Assigned task
Each line of the data that includes "begin" must be copied.

Working data
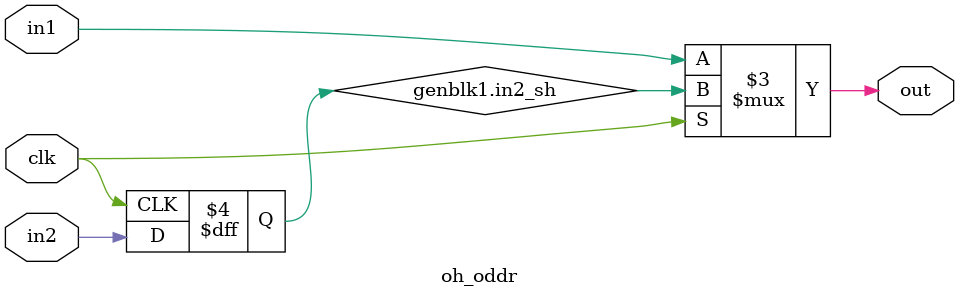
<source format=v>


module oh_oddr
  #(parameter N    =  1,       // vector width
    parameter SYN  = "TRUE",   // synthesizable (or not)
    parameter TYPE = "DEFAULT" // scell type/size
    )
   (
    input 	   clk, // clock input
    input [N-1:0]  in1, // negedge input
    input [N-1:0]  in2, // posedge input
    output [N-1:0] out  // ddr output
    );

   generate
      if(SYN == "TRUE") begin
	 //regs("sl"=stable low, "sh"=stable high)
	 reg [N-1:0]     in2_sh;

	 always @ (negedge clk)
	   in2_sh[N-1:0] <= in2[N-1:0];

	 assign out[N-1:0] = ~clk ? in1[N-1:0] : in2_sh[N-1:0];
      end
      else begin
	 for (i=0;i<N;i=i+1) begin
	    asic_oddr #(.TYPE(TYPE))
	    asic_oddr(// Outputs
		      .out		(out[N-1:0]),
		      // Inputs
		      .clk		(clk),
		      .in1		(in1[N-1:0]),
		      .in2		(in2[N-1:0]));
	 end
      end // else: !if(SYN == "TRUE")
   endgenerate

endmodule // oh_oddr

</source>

Final answer
      if(SYN == "TRUE") begin
      else begin
	 for (i=0;i<N;i=i+1) begin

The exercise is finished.